¿Y si te dijera que tienes un nuevo trabajador a tu servicio que además no cobra? O… Imagina que te han hecho una inyección de capital para que tu empresa sea más competitiva. ¿No harías lo posible por maximizar esos dos «regalos»?

Te estoy hablando de los datos, de ese patrimonio que toda empresa tiene y que, la gran mayoría desperdicia hasta en un 90%, bien por desconocimiento del auténtico valor que encierran o simplemente, por no saber cómo tratarlos en  beneficio propio.

Ahora piensa en un futuro, en el que has formado a ese nuevo trabajador, lo has integrado en la gestión de la empresa, trabaja mano a mano contigo y se convierte en un recurso esencial para que tu empresa crezca y mejore.

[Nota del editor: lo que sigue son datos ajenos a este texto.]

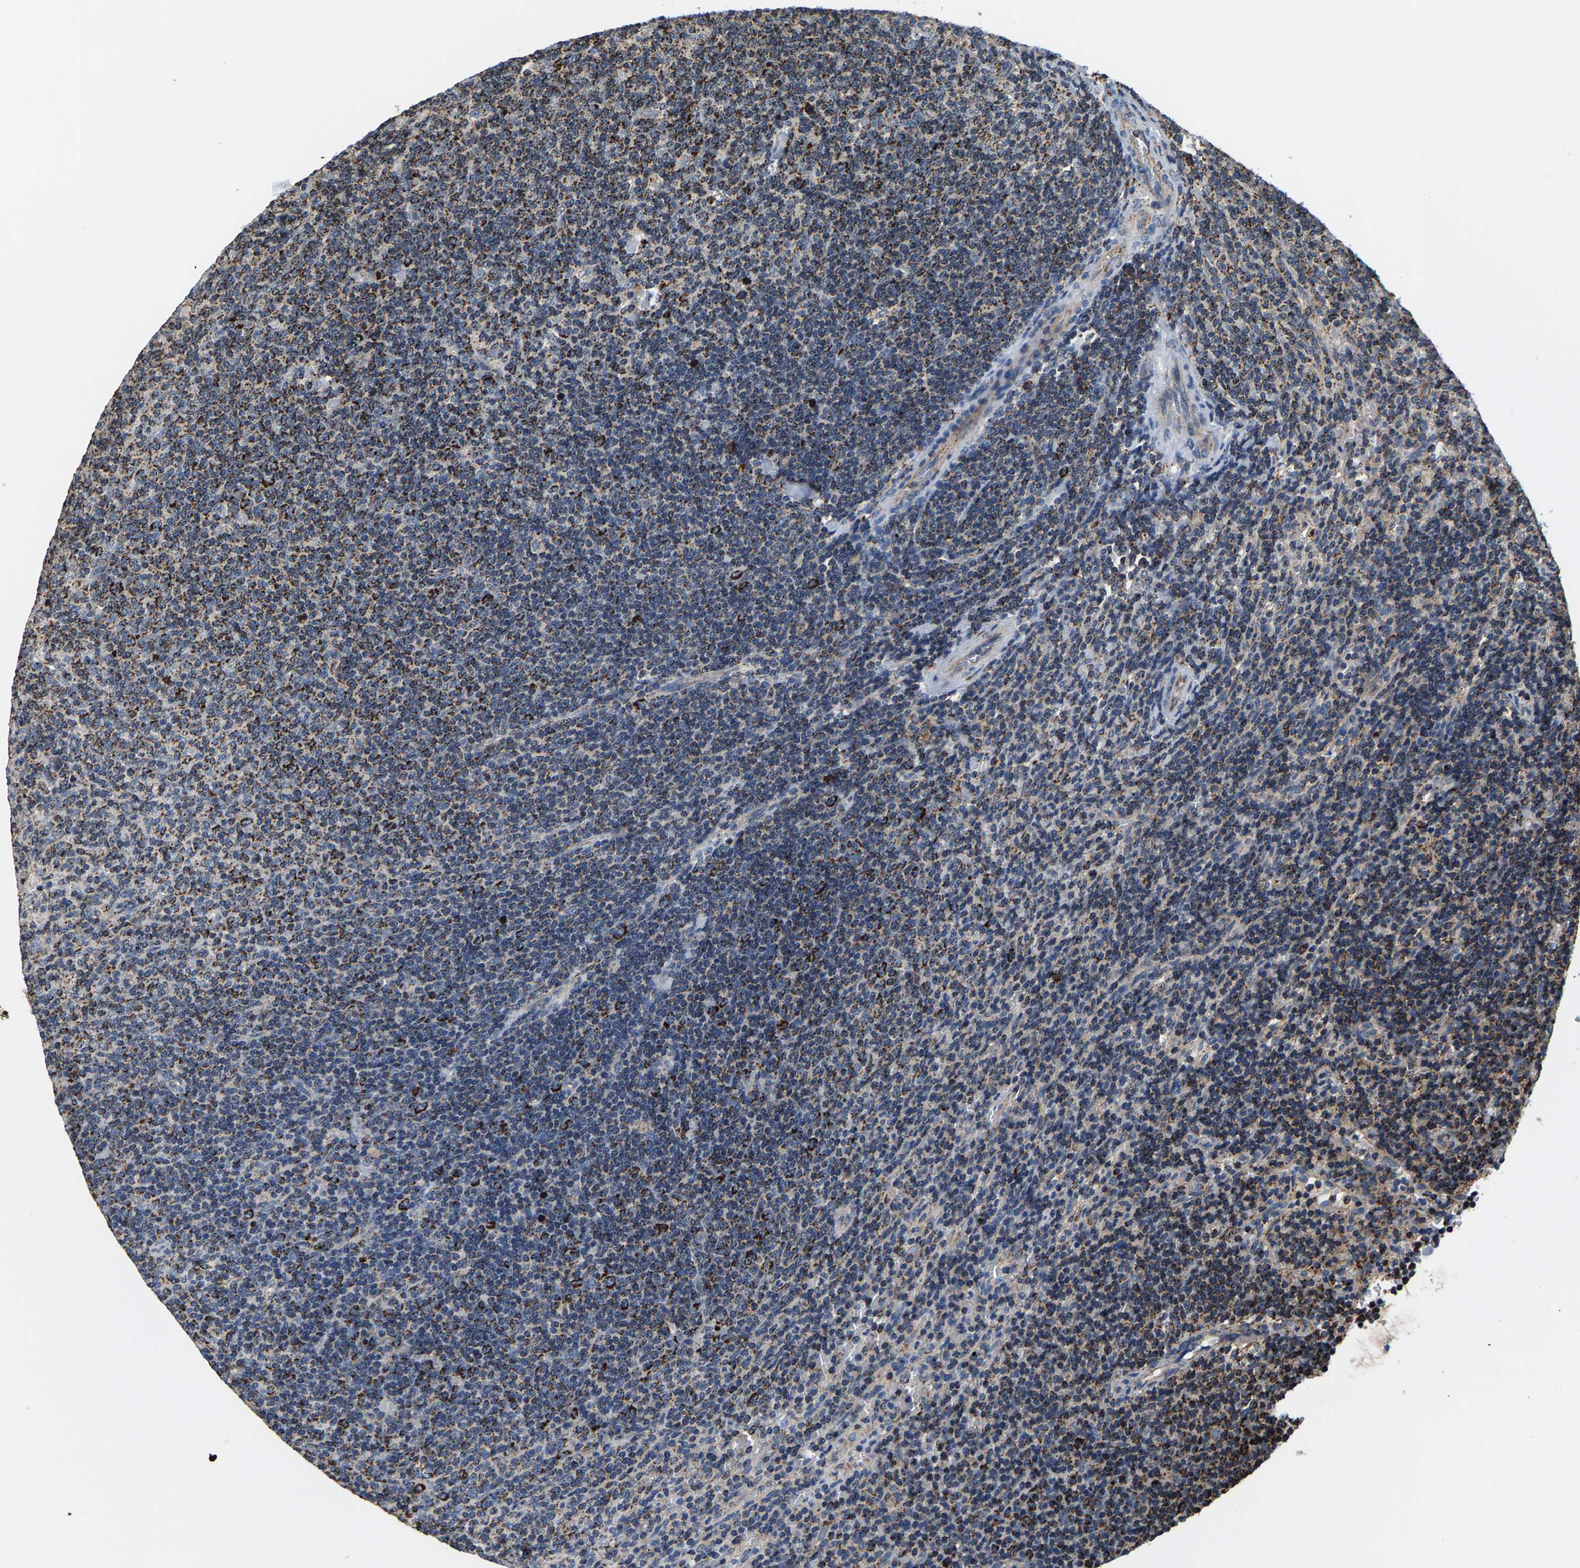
{"staining": {"intensity": "strong", "quantity": ">75%", "location": "cytoplasmic/membranous"}, "tissue": "lymphoma", "cell_type": "Tumor cells", "image_type": "cancer", "snomed": [{"axis": "morphology", "description": "Malignant lymphoma, non-Hodgkin's type, Low grade"}, {"axis": "topography", "description": "Spleen"}], "caption": "Brown immunohistochemical staining in human lymphoma reveals strong cytoplasmic/membranous expression in approximately >75% of tumor cells. The staining is performed using DAB brown chromogen to label protein expression. The nuclei are counter-stained blue using hematoxylin.", "gene": "SHMT2", "patient": {"sex": "female", "age": 50}}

¡Y el trabajador es gratis! Lo único que te pide es que le alimentes y le líderes, porque sin tu guía, estaría perdido.

Este es el sino de las empresas de un mañana muy próximo, y sin embargo hoy, todavía muchas no lo tienen en su punto de mira; no conocen las herramientas que ya poseen para tratar sus datos, y ni tan siquiera ven la necesidad de hacerlo, porque el día a día, no les deja parar a hacerse nuevos planteamientos.

Pero, para este nuevo universo empresarial, estar en un nivel superior no es una opción, es una filosofía, y a las malas, una auténtica necesidad de supervivencia. La gestión debe trasladar a los trabajadores el valorde este nuevo integrante en la actividad corporativa y dar una formación adecuada y continua que eleve a la compañía a nuevas cotas de optimización y excelencia.

Excel, Business Intelligence, Big Data… Tratar datos, cada uno al nivel de una necesidad.

Gestionar, visualizar, analizar… Predecir, planificar, actuar.

No desperdicies el mayor tesoro que tiene tu empresa, «sus datos».